• PROBLEM TO WORK ON
After locating the line that holds "Change the text, helper", copy that line and all that follow it word for word through the end of the data, with no pictures.

• INFORMATION SUPPLIED
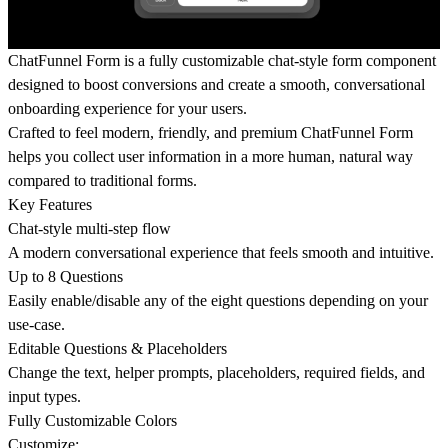
ChatFunnel Form is a fully customizable chat-style form component
designed to boost conversions and create a smooth, conversational
onboarding experience for your users.
Crafted to feel modern, friendly, and premium ChatFunnel Form
helps you collect user information in a more human, natural way
compared to traditional forms.
Key Features
Chat-style multi-step flow
A modern conversational experience that feels smooth and intuitive.
Up to 8 Questions
Easily enable/disable any of the eight questions depending on your
use-case.
Editable Questions & Placeholders
Change the text, helper prompts, placeholders, required fields, and
input types.
Fully Customizable Colors
Customize:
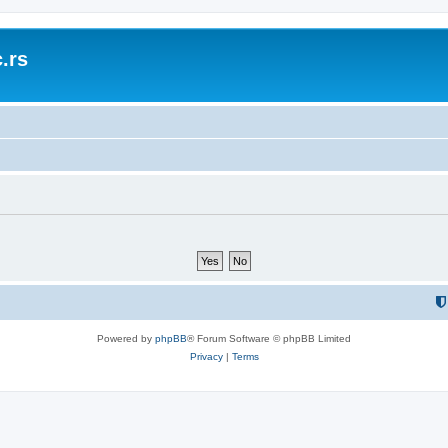
.rs
Powered by
phpBB
® Forum Software © phpBB Limited
Privacy
|
Terms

• ANSWER FOR THE TASK
Change the text, helper prompts, placeholders, required fields, and
input types.
Fully Customizable Colors
Customize:
.rs
Powered by
phpBB
® Forum Software © phpBB Limited
Privacy
|
Terms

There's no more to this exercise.